Show each line of the records in which the word "certified" occurs.

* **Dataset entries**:
------

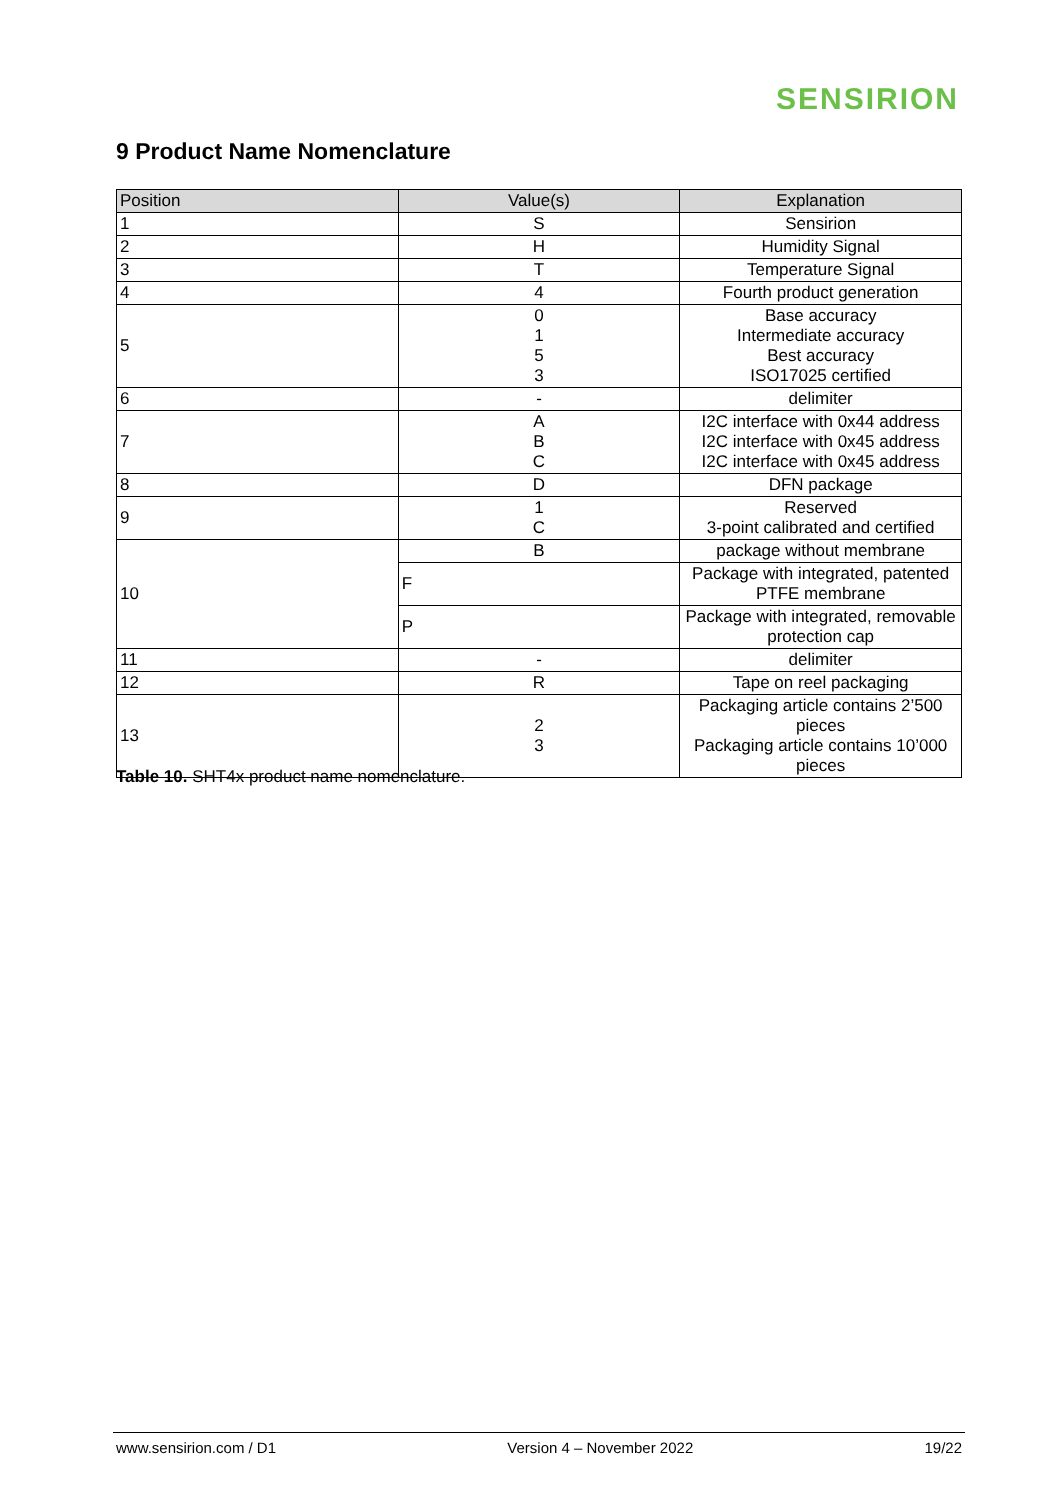SENSIRION
9 Product Name Nomenclature
| Position | Value(s) | Explanation |
| --- | --- | --- |
| 1 | S | Sensirion |
| 2 | H | Humidity Signal |
| 3 | T | Temperature Signal |
| 4 | 4 | Fourth product generation |
| 5 | 0 1 5 3 | Base accuracy Intermediate accuracy Best accuracy ISO17025 certified |
| 6 | - | delimiter |
| 7 | A B C | I2C interface with 0x44 address I2C interface with 0x45 address I2C interface with 0x45 address |
| 8 | D | DFN package |
| 9 | 1 C | Reserved 3-point calibrated and certified |
| 10 | B | package without membrane |
| | F | Package with integrated, patented PTFE membrane |
| | P | Package with integrated, removable protection cap |
| 11 | - | delimiter |
| 12 | R | Tape on reel packaging |
| 13 | 2 3 | Packaging article contains 2’500 pieces Packaging article contains 10’000 pieces |
Table 10. SHT4x product name nomenclature.
www.sensirion.com / D1 Version 4 – November 2022 19/22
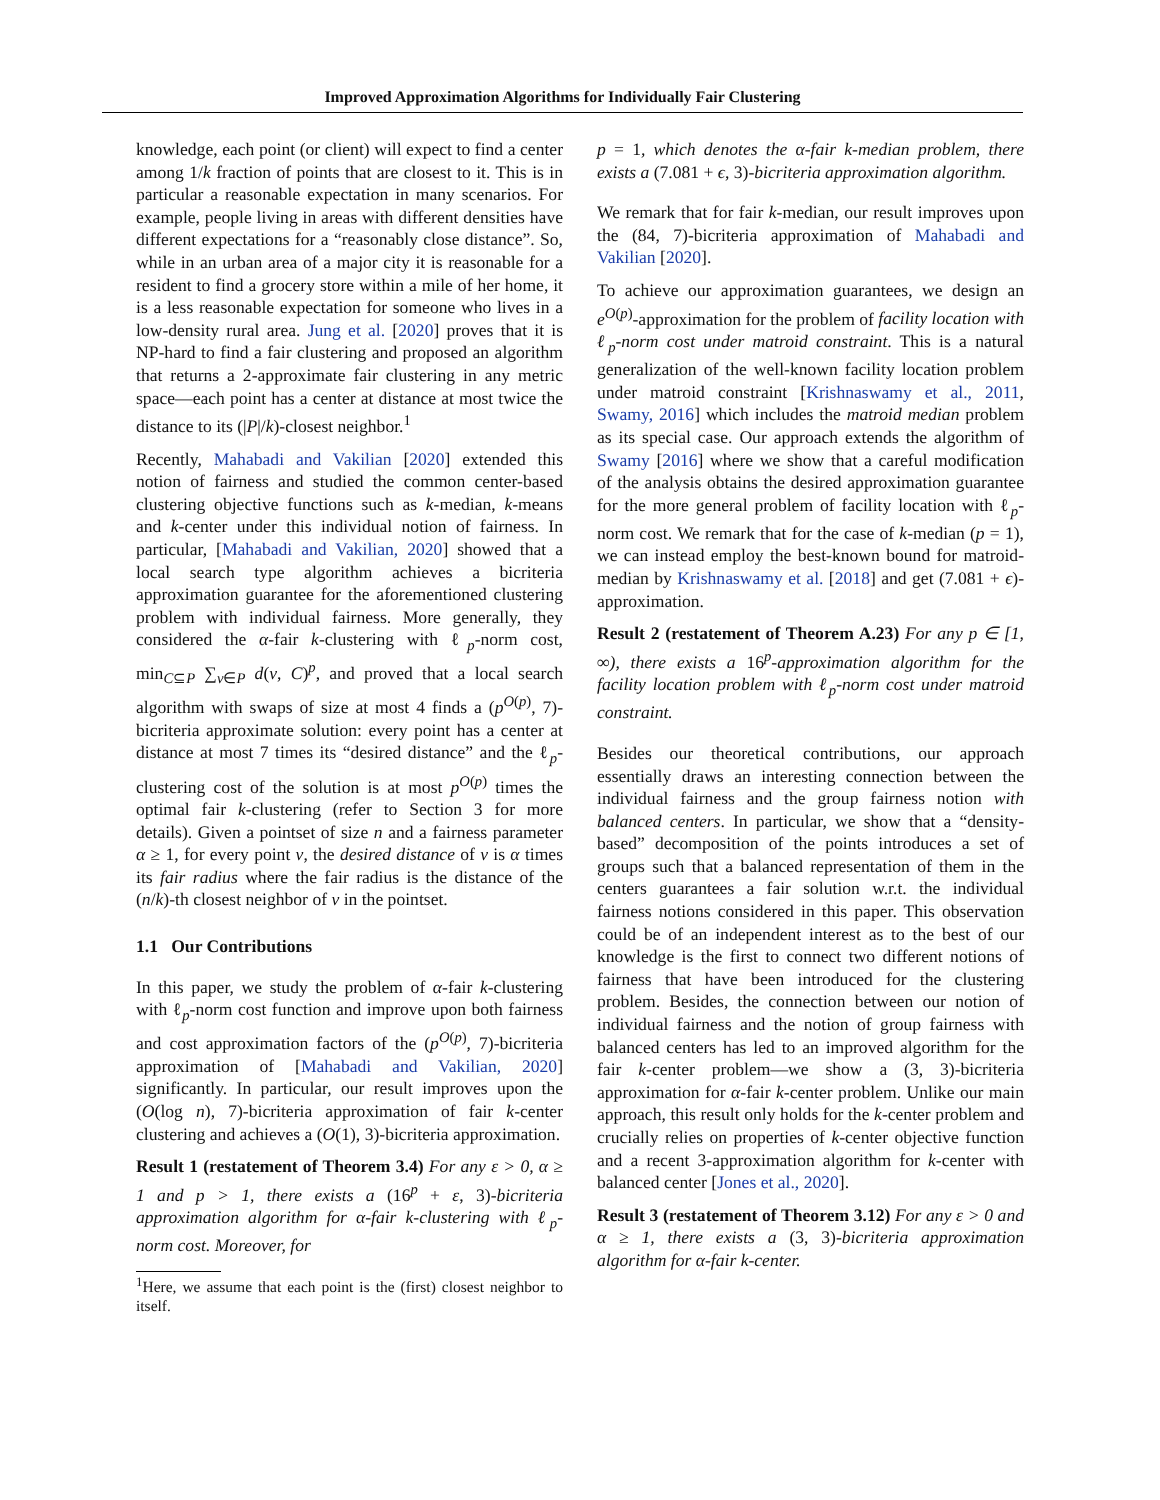Improved Approximation Algorithms for Individually Fair Clustering
knowledge, each point (or client) will expect to find a center among 1/k fraction of points that are closest to it. This is in particular a reasonable expectation in many scenarios. For example, people living in areas with different densities have different expectations for a “reasonably close distance”. So, while in an urban area of a major city it is reasonable for a resident to find a grocery store within a mile of her home, it is a less reasonable expectation for someone who lives in a low-density rural area. Jung et al. [2020] proves that it is NP-hard to find a fair clustering and proposed an algorithm that returns a 2-approximate fair clustering in any metric space—each point has a center at distance at most twice the distance to its (|P|/k)-closest neighbor.<sup>1</sup>
Recently, Mahabadi and Vakilian [2020] extended this notion of fairness and studied the common center-based clustering objective functions such as k-median, k-means and k-center under this individual notion of fairness. In particular, [Mahabadi and Vakilian, 2020] showed that a local search type algorithm achieves a bicriteria approximation guarantee for the aforementioned clustering problem with individual fairness. More generally, they considered the α-fair k-clustering with ℓ<sub>p</sub>-norm cost, min<sub>C⊆P</sub> ∑<sub>v∈P</sub> d(v, C)<sup>p</sup>, and proved that a local search algorithm with swaps of size at most 4 finds a (p<sup>O(p)</sup>, 7)-bicriteria approximate solution: every point has a center at distance at most 7 times its “desired distance” and the ℓ<sub>p</sub>-clustering cost of the solution is at most p<sup>O(p)</sup> times the optimal fair k-clustering (refer to Section 3 for more details). Given a pointset of size n and a fairness parameter α ≥ 1, for every point v, the desired distance of v is α times its fair radius where the fair radius is the distance of the (n/k)-th closest neighbor of v in the pointset.
1.1 Our Contributions
In this paper, we study the problem of α-fair k-clustering with ℓ<sub>p</sub>-norm cost function and improve upon both fairness and cost approximation factors of the (p<sup>O(p)</sup>, 7)-bicriteria approximation of [Mahabadi and Vakilian, 2020] significantly. In particular, our result improves upon the (O(log n), 7)-bicriteria approximation of fair k-center clustering and achieves a (O(1), 3)-bicriteria approximation.
Result 1 (restatement of Theorem 3.4) For any ε > 0, α ≥ 1 and p > 1, there exists a (16<sup>p</sup> + ε, 3)-bicriteria approximation algorithm for α-fair k-clustering with ℓ<sub>p</sub>-norm cost. Moreover, for
<sup>1</sup> Here, we assume that each point is the (first) closest neighbor to itself.
p = 1, which denotes the α-fair k-median problem, there exists a (7.081 + ϵ, 3)-bicriteria approximation algorithm.
We remark that for fair k-median, our result improves upon the (84, 7)-bicriteria approximation of Mahabadi and Vakilian [2020].
To achieve our approximation guarantees, we design an e<sup>O(p)</sup>-approximation for the problem of facility location with ℓ<sub>p</sub>-norm cost under matroid constraint. This is a natural generalization of the well-known facility location problem under matroid constraint [Krishnaswamy et al., 2011, Swamy, 2016] which includes the matroid median problem as its special case. Our approach extends the algorithm of Swamy [2016] where we show that a careful modification of the analysis obtains the desired approximation guarantee for the more general problem of facility location with ℓ<sub>p</sub>-norm cost. We remark that for the case of k-median (p = 1), we can instead employ the best-known bound for matroid-median by Krishnaswamy et al. [2018] and get (7.081 + ϵ)-approximation.
Result 2 (restatement of Theorem A.23) For any p ∈ [1, ∞), there exists a 16<sup>p</sup>-approximation algorithm for the facility location problem with ℓ<sub>p</sub>-norm cost under matroid constraint.
Besides our theoretical contributions, our approach essentially draws an interesting connection between the individual fairness and the group fairness notion with balanced centers. In particular, we show that a “density-based” decomposition of the points introduces a set of groups such that a balanced representation of them in the centers guarantees a fair solution w.r.t. the individual fairness notions considered in this paper. This observation could be of an independent interest as to the best of our knowledge is the first to connect two different notions of fairness that have been introduced for the clustering problem. Besides, the connection between our notion of individual fairness and the notion of group fairness with balanced centers has led to an improved algorithm for the fair k-center problem—we show a (3, 3)-bicriteria approximation for α-fair k-center problem. Unlike our main approach, this result only holds for the k-center problem and crucially relies on properties of k-center objective function and a recent 3-approximation algorithm for k-center with balanced center [Jones et al., 2020].
Result 3 (restatement of Theorem 3.12) For any ε > 0 and α ≥ 1, there exists a (3, 3)-bicriteria approximation algorithm for α-fair k-center.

------

* **Output**:
| 5 | 0 1 5 3 | Base accuracy Intermediate accuracy Best accuracy ISO17025 certified |
| 9 | 1 C | Reserved 3-point calibrated and certified |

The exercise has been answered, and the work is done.